TEXT PASSAGE:
Reminds me of a simplified vector graphics renderer of some sort. The speediness sounds really handy for, say, game development - every cycle counts when you're rendering a game, even in 2d! IFJMP is instant now (fixed that bug), so, yes, it takes 2 cycles per pixel, which is...frankly, I didn't even know you could optimize the code that much. Very impressive!
Your preprocessor is really cool. The base source file for the line-renderer/pixel-pusher looks like real Assembly, like the sort I often see in, say, online 6502 development tutorials. It's quite a bit easier to understand, and omg the use of underscores in the binary sections is a huge improvement to readability.
The only major comment I have is that it might be worth adding the estimated/intended address of every word in the comments for that line - makes it easier to debug when something (inevitably) goes catastrophically wrong. Combined with the comments for, say, "label here", or "overlay here", it should be fairly easy to figure out where the problem is in the original pre-preprocessing source file. One of the latest updates (dunno if it's the one I released last, or the one that's WIP w/ the code for the cycle timer & such) has a built-in way to check the current address in the Debug screen, meaning that being able to search for said address in your code can help you find what blew up faster than manually trawling through the RAM viewer, looking for the highlighted entry.
(Also, my apologies for taking so long to reply to this. Internet blew up. Again. I feel like such an unprofessional developer >.<)

SUPPLIED RECORDS:
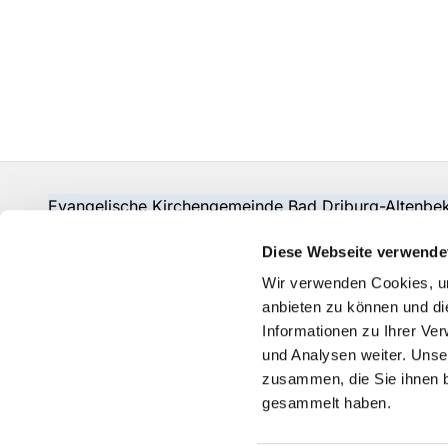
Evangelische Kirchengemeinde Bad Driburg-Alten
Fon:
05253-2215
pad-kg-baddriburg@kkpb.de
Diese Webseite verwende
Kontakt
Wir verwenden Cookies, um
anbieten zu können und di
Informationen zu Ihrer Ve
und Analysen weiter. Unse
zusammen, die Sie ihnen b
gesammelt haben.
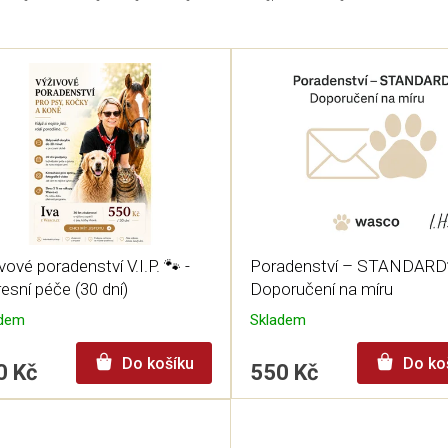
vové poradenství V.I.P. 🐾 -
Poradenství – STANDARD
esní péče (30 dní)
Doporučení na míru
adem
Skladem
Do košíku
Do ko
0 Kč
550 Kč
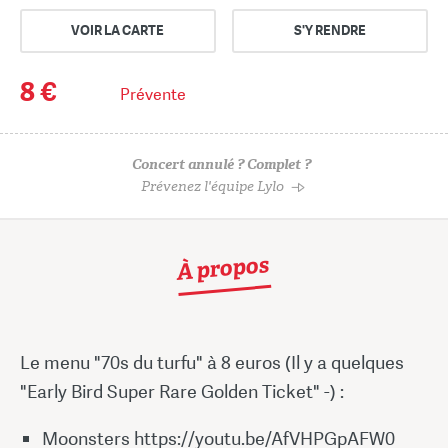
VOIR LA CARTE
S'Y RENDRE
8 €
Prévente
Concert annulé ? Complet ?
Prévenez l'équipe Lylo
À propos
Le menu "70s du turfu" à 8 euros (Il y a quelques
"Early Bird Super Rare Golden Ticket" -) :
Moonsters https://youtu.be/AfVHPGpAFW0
--
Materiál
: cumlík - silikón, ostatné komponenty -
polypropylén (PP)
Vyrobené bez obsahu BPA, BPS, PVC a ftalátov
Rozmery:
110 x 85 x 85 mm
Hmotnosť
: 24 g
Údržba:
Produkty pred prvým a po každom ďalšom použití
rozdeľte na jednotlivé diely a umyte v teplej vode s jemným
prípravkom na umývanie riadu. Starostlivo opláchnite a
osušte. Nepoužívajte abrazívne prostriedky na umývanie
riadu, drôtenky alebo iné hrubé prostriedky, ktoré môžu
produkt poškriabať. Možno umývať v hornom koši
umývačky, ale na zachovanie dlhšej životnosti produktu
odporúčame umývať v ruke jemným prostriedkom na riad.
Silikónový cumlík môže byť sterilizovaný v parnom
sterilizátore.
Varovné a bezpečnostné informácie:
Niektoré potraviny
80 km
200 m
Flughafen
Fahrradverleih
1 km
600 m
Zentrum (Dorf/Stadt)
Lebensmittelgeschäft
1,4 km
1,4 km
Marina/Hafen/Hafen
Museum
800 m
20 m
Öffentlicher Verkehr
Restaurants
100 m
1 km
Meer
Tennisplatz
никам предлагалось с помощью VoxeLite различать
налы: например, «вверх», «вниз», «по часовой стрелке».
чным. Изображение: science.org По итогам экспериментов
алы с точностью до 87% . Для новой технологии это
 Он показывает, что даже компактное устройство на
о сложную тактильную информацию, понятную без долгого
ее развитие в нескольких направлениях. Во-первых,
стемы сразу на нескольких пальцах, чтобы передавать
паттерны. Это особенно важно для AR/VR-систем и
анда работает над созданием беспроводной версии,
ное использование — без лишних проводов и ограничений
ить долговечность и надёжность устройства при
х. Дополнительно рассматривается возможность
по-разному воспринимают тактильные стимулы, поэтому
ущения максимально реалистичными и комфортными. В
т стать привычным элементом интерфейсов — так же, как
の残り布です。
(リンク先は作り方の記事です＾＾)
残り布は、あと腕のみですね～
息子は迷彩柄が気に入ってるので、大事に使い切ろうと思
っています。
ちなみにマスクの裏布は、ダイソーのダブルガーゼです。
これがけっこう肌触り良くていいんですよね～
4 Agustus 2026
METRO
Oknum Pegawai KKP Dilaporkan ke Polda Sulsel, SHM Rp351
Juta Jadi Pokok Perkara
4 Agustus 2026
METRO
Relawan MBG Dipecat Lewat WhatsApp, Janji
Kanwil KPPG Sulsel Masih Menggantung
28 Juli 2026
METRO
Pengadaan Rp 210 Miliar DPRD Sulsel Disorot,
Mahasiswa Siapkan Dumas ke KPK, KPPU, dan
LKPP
==
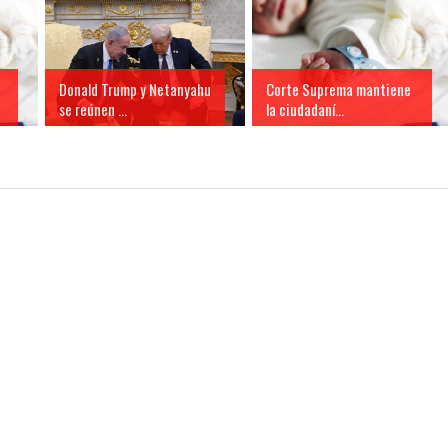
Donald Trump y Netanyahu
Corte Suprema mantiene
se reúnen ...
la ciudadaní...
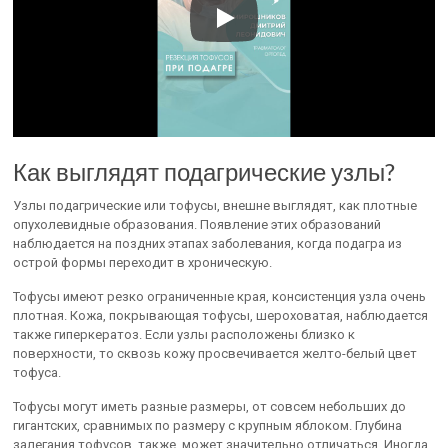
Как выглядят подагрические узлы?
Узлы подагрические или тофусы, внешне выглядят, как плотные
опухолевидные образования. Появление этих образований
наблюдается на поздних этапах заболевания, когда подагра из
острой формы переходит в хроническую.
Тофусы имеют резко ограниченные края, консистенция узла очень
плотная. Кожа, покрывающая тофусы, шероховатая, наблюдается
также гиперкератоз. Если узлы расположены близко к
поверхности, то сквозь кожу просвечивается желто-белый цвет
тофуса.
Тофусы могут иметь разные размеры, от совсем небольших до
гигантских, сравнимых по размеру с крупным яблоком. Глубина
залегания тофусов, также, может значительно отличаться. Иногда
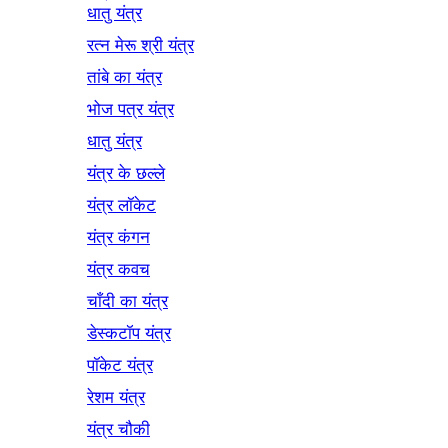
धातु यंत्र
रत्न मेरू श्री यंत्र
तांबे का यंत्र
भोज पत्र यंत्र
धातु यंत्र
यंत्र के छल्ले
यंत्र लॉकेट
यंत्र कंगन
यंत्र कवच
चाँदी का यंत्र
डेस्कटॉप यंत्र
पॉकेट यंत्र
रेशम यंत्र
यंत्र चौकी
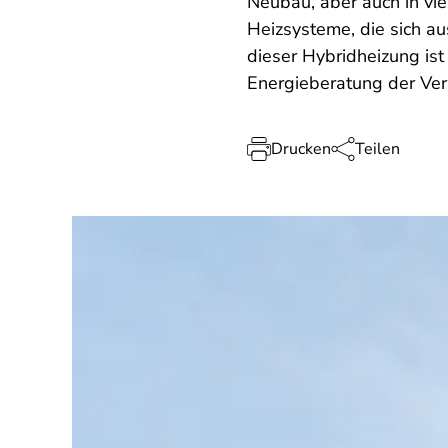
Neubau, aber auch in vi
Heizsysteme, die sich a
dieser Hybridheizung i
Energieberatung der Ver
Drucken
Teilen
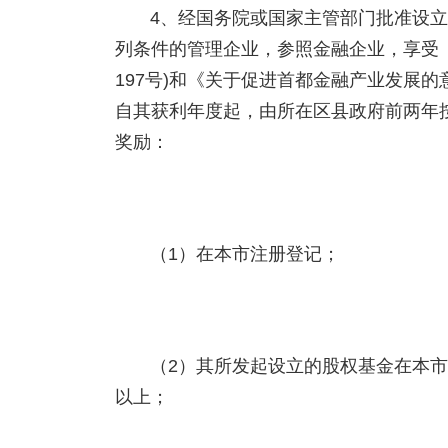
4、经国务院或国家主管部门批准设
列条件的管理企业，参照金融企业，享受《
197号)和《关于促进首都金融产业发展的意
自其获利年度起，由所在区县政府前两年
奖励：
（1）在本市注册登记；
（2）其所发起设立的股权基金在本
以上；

STUDY QUESTIONS:
(1) Can you sum up the forum reply in two sentences?
(2) Would you print the forum reply from "Your preprocessor is" to "improvement to readability."?

SOLUTIONS FOR EACH TASK:
(1) The reply praises the speed of the code, which takes 2 cycles per pixel now that IFJMP is instant, and the preprocessor, whose base source looks like real Assembly and whose underscores in binary sections greatly improve readability. Its main suggestion is to add the estimated or intended address of every word to the comments for that line, since a recent update can show the current address in the Debug screen and searching the code for it finds problems faster than trawling through the RAM viewer.

(2)
Your preprocessor is really cool. The base source file for the line-renderer/pixel-pusher looks like real Assembly, like the sort I often see in, say, online 6502 development tutorials. It's quite a bit easier to understand, and omg the use of underscores in the binary sections is a huge improvement to readability.